### [Your task]
Copy out the records from the line with "scientific name: Pisonia macranthocarpa" to the line with "genus: Eleocharis", replacing "locality" with "site" and leaving everything else unchanged.
---------- Dataset rows ----------
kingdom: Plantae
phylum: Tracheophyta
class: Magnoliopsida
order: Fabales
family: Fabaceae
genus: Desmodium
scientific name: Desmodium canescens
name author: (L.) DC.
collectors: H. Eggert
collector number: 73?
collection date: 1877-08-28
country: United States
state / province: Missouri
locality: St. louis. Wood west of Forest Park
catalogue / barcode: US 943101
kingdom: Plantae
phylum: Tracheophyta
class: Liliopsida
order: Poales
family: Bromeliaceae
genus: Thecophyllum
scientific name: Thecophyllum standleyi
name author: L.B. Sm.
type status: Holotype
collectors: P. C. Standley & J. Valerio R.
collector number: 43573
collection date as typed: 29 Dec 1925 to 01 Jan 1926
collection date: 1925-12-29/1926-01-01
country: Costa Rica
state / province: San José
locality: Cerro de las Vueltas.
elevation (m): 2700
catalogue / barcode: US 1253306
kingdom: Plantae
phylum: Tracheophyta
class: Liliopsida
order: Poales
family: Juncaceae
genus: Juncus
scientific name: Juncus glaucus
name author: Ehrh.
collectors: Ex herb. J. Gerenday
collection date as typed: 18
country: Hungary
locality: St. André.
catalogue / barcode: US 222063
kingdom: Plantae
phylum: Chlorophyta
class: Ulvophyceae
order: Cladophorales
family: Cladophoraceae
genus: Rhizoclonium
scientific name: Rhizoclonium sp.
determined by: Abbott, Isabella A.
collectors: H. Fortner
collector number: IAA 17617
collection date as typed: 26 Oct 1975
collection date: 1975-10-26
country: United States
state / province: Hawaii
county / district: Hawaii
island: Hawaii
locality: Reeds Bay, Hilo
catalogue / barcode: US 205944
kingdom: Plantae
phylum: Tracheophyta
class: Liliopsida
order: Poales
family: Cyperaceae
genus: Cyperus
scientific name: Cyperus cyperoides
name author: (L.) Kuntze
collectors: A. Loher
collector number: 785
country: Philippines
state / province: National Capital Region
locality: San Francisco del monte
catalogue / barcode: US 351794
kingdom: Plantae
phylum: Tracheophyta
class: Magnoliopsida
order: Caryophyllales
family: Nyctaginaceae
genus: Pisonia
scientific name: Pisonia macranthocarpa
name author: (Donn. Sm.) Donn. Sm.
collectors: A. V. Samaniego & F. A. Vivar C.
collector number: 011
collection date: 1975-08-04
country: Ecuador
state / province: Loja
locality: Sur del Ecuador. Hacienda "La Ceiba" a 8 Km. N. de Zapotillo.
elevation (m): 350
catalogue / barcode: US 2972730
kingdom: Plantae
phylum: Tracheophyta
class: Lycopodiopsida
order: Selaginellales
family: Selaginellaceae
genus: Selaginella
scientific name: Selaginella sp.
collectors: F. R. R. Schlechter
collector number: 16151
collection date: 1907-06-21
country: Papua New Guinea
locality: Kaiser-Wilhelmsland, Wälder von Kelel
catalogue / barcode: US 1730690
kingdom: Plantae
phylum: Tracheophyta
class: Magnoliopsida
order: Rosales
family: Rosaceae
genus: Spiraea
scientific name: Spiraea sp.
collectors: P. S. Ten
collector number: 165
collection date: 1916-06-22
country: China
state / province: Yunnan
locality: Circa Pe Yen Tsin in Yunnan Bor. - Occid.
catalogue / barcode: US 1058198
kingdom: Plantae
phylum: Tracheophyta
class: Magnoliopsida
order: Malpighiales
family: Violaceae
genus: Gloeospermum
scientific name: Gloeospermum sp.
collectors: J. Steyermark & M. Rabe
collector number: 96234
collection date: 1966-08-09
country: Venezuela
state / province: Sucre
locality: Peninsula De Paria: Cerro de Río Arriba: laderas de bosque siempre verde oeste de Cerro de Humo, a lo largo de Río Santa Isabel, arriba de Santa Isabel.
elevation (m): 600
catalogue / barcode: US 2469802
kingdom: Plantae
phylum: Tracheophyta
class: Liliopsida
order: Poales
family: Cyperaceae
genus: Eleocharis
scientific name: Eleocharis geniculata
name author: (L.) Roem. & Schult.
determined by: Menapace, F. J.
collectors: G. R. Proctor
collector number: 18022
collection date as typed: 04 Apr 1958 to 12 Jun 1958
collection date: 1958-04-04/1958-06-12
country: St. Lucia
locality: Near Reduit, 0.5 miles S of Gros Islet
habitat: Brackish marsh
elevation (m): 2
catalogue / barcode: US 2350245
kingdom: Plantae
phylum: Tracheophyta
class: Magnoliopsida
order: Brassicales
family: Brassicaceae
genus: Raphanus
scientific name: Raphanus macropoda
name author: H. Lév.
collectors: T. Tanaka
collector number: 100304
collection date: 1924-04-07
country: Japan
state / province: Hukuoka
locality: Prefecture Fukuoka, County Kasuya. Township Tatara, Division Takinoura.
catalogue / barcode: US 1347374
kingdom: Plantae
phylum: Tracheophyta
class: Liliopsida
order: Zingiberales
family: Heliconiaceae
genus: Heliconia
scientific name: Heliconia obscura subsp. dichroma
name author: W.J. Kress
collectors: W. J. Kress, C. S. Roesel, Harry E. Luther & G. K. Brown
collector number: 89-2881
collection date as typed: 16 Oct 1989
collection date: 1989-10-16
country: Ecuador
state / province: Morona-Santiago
----------
### [Written solution]
scientific name: Pisonia macranthocarpa
name author: (Donn. Sm.) Donn. Sm.
collectors: A. V. Samaniego & F. A. Vivar C.
collector number: 011
collection date: 1975-08-04
country: Ecuador
state / province: Loja
site: Sur del Ecuador. Hacienda "La Ceiba" a 8 Km. N. de Zapotillo.
elevation (m): 350
catalogue / barcode: US 2972730
kingdom: Plantae
phylum: Tracheophyta
class: Lycopodiopsida
order: Selaginellales
family: Selaginellaceae
genus: Selaginella
scientific name: Selaginella sp.
collectors: F. R. R. Schlechter
collector number: 16151
collection date: 1907-06-21
country: Papua New Guinea
site: Kaiser-Wilhelmsland, Wälder von Kelel
catalogue / barcode: US 1730690
kingdom: Plantae
phylum: Tracheophyta
class: Magnoliopsida
order: Rosales
family: Rosaceae
genus: Spiraea
scientific name: Spiraea sp.
collectors: P. S. Ten
collector number: 165
collection date: 1916-06-22
country: China
state / province: Yunnan
site: Circa Pe Yen Tsin in Yunnan Bor. - Occid.
catalogue / barcode: US 1058198
kingdom: Plantae
phylum: Tracheophyta
class: Magnoliopsida
order: Malpighiales
family: Violaceae
genus: Gloeospermum
scientific name: Gloeospermum sp.
collectors: J. Steyermark & M. Rabe
collector number: 96234
collection date: 1966-08-09
country: Venezuela
state / province: Sucre
site: Peninsula De Paria: Cerro de Río Arriba: laderas de bosque siempre verde oeste de Cerro de Humo, a lo largo de Río Santa Isabel, arriba de Santa Isabel.
elevation (m): 600
catalogue / barcode: US 2469802
kingdom: Plantae
phylum: Tracheophyta
class: Liliopsida
order: Poales
family: Cyperaceae
genus: Eleocharis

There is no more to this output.